Bankruptcy is a process that can permit a single or business entity to eliminate some or all of their debts all the while under the protection of the Federal Bankruptcy Court. Though there are debts that can be settled through bankruptcy as well others such as child/spousal that do not apply.
Now There are two types of bankruptcy Chapter 7 which is classified as a liquidation. It’s called a liquidation because it permits a trustee to sell some of your property to pay off some of the debt. However according to state law you are permitted to keep certain property that is labeled as “exempt.” Then there’s Chapter 13 the most common reorganization bankruptcy among consumers.
Both of these chapters have many rules and exceptions as to which debts and with what methods, also including the property may or may not be “exempt.”
Property liquidation allows you to sell some of your property to settle some or all of your unsecured debt. (That is to say debt that has had no collateral given.) Secured debt, (Let’s take a car loan for instance.) If the lender agrees you can have them repossess the vehicle until you pay it off. Or making a payment equal to the replacement cost of the vehicle. However not everyone can file for this type of bankruptcy most particularly those with an income deemed sufficient to afford a Chapter 13 repayment plan.

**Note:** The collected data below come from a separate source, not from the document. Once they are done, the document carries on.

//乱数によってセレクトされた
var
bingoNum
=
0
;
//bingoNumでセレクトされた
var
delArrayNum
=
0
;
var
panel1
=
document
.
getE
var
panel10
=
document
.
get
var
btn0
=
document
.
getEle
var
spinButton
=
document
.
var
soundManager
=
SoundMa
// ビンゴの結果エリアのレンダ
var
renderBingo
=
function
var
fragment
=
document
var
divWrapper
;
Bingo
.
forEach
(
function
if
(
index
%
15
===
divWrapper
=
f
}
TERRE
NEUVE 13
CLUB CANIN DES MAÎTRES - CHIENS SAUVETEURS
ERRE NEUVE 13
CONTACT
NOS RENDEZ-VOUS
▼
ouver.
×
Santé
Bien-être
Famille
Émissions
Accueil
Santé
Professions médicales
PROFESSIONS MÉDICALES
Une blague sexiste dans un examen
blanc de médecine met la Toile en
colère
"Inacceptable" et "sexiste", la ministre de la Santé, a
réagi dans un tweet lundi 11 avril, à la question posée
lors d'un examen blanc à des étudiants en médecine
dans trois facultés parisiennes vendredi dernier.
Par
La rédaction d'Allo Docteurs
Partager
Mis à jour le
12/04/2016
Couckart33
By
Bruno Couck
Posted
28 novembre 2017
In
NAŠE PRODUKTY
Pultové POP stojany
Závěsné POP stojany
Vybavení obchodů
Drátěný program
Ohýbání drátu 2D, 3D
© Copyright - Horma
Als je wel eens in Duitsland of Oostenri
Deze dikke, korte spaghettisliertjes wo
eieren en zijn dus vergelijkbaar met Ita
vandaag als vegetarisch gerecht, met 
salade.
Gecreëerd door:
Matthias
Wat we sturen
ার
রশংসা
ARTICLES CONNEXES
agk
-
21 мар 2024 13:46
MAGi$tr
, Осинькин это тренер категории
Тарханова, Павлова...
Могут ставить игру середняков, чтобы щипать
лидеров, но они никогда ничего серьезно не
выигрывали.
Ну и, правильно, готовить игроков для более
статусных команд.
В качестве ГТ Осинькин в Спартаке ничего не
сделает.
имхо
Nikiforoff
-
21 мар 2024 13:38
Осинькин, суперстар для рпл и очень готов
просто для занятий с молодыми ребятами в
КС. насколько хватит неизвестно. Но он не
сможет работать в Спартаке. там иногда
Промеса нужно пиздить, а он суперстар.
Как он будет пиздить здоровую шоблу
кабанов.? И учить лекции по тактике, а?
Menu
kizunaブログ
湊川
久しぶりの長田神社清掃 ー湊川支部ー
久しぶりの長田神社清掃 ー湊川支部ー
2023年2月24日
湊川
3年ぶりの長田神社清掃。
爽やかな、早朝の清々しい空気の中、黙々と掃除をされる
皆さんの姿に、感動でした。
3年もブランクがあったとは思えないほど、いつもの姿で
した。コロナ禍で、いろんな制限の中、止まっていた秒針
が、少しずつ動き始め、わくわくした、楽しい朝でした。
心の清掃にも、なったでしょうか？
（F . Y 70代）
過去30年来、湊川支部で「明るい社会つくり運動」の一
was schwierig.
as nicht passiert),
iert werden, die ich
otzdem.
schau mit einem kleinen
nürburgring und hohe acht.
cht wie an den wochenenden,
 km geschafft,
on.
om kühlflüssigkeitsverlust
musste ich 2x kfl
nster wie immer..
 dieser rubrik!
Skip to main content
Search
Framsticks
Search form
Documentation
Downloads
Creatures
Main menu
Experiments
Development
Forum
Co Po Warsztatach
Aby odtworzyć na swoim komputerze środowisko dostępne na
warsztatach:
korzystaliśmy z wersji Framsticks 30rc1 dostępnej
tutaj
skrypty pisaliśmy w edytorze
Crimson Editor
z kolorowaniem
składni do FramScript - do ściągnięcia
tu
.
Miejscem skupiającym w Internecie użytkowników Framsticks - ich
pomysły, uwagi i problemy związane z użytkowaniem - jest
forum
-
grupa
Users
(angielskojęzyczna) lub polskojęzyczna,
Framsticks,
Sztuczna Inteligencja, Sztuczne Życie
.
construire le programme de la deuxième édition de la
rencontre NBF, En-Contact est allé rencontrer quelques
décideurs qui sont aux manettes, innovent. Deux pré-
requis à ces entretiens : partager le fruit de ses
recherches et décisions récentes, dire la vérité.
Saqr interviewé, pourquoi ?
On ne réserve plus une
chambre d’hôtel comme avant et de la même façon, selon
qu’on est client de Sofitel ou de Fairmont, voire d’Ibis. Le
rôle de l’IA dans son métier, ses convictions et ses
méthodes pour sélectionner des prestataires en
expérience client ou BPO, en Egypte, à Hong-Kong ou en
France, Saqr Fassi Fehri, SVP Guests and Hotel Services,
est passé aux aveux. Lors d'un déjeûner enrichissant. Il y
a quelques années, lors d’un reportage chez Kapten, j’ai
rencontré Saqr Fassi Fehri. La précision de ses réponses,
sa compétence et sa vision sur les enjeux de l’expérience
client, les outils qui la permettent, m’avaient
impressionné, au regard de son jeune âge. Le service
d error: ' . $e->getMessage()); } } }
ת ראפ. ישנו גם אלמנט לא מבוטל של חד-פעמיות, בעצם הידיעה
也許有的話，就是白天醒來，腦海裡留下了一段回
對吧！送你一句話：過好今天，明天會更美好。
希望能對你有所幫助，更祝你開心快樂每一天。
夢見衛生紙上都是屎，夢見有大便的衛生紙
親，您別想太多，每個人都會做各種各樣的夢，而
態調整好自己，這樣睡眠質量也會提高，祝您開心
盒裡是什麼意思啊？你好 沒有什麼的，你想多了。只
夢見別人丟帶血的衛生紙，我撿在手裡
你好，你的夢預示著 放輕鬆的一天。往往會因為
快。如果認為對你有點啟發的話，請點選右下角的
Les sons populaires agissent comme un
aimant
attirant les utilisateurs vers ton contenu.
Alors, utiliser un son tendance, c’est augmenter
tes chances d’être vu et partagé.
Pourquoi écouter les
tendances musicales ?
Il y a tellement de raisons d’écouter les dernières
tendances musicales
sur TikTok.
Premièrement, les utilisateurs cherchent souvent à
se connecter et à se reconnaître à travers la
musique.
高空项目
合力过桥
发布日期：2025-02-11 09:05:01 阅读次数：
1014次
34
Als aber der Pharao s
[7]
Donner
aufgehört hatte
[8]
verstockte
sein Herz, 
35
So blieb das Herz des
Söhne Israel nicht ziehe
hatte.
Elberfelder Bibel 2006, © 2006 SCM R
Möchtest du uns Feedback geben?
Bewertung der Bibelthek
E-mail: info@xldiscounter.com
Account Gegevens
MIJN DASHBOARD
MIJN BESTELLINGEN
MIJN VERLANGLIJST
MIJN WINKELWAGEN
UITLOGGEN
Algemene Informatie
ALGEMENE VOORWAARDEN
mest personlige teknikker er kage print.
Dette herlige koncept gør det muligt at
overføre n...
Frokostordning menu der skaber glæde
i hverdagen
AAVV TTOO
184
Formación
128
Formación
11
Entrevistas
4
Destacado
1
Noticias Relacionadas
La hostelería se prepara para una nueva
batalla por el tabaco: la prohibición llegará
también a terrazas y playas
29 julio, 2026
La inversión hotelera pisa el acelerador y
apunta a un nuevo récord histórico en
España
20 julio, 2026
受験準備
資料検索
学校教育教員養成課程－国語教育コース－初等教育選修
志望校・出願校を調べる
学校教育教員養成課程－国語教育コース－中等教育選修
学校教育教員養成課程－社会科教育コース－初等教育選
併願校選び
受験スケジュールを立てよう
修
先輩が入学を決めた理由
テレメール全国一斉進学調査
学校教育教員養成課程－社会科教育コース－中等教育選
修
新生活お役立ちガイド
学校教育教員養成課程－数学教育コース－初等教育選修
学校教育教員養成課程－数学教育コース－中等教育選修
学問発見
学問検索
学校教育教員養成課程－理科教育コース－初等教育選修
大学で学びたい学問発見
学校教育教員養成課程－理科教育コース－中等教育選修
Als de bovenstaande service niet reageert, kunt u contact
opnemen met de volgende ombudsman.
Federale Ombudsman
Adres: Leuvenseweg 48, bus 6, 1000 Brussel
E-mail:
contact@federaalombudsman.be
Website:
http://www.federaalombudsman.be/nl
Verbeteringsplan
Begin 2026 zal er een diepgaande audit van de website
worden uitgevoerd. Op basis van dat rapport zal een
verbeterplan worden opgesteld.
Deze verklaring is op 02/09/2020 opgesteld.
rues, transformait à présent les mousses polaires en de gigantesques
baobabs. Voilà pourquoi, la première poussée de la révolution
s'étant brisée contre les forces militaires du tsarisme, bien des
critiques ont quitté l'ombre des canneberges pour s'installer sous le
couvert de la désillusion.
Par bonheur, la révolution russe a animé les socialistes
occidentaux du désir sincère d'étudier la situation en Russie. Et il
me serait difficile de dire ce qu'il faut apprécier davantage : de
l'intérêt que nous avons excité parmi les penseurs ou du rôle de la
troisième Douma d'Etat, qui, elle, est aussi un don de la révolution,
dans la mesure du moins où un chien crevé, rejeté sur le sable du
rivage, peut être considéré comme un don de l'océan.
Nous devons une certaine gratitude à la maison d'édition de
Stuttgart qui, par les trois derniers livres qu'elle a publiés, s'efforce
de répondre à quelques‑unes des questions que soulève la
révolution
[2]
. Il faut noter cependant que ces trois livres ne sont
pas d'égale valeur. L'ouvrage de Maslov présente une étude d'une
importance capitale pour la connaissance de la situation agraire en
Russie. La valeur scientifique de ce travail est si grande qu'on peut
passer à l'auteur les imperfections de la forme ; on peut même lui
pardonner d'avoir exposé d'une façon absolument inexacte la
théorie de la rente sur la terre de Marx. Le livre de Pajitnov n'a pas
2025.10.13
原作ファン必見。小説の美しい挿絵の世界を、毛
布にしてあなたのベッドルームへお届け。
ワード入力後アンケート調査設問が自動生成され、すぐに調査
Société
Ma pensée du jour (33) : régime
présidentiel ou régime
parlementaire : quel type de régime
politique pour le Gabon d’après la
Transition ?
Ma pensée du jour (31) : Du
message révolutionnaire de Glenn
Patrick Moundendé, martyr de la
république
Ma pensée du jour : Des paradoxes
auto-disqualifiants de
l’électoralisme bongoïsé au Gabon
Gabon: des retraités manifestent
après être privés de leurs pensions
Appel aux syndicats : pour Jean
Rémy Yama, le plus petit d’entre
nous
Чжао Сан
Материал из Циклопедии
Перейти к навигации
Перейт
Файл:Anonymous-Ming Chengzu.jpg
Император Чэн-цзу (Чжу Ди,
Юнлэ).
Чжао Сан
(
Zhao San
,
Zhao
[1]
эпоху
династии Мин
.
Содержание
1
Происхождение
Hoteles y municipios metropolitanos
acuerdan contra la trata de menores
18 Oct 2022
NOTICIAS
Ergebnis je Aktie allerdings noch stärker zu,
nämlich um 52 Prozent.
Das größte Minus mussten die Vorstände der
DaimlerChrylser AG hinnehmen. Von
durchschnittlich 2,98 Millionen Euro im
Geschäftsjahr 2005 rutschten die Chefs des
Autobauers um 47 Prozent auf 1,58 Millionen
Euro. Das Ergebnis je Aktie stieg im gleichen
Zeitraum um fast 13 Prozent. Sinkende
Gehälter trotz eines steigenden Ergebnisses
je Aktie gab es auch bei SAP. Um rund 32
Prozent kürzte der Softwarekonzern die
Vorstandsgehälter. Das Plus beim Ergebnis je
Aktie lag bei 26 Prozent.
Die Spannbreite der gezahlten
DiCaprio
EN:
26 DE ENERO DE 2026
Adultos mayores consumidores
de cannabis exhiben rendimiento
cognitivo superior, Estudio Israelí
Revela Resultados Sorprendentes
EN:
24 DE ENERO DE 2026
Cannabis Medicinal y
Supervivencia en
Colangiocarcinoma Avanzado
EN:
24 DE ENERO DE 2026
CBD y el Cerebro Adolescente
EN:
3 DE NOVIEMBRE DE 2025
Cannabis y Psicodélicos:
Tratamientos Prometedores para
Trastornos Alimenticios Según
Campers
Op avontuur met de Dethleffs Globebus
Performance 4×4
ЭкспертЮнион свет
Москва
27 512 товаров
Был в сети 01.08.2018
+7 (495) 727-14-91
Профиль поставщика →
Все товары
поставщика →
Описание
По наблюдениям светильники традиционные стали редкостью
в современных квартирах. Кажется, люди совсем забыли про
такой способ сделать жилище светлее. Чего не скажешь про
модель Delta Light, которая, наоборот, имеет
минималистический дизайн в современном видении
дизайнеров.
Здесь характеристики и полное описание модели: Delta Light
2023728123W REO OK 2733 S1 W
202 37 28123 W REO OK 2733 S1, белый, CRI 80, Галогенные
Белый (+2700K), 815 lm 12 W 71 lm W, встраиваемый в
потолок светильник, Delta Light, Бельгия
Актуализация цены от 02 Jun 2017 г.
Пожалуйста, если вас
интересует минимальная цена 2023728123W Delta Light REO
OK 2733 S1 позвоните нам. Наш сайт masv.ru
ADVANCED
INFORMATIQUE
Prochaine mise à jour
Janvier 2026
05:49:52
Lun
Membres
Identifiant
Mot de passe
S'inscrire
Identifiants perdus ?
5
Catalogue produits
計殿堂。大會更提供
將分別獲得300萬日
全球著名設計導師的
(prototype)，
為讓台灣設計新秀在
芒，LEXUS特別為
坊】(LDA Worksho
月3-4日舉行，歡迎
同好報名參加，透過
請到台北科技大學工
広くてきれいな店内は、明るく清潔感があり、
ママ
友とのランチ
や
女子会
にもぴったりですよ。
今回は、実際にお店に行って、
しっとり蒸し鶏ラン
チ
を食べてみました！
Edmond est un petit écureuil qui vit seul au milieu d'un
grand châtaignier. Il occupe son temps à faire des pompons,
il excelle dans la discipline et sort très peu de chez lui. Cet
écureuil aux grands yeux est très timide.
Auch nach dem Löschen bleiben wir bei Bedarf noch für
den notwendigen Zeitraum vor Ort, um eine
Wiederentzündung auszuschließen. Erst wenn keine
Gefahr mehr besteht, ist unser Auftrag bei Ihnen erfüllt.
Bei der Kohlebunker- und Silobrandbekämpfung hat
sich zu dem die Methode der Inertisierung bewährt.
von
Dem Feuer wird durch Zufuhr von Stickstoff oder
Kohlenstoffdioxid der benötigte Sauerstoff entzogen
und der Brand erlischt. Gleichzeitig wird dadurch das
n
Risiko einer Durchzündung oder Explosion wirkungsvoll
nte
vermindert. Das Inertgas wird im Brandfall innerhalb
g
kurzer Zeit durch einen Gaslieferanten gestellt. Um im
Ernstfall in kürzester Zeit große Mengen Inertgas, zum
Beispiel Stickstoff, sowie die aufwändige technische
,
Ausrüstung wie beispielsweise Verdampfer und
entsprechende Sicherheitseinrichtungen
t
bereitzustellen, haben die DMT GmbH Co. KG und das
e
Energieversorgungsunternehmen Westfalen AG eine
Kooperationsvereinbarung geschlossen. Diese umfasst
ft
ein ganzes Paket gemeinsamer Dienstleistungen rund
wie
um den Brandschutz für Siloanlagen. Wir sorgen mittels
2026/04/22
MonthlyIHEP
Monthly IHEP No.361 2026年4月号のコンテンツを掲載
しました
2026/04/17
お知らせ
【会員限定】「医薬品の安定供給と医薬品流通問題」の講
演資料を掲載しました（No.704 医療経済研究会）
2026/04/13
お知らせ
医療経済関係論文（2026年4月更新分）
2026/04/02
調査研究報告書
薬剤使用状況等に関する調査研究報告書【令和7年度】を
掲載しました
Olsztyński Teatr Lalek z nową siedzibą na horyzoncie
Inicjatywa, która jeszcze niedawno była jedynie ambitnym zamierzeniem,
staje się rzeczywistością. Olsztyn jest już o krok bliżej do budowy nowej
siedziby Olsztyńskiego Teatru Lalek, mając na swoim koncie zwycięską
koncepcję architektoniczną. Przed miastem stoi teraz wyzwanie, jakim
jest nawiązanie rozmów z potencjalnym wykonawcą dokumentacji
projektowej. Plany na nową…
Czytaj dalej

Chapter 13 commonly called “Wage Earner,” utilizes a reliable source of income to pay of some of your debt. You can file a “repayment plan” that states how you will pay back your debts over a time frame of three to five (3-5) years. The minimum payment will be determined based on the amount of money you earn with how much you owe. The debt limit being $1,010, 650 in secured debt and $336,900 in unsecured debt.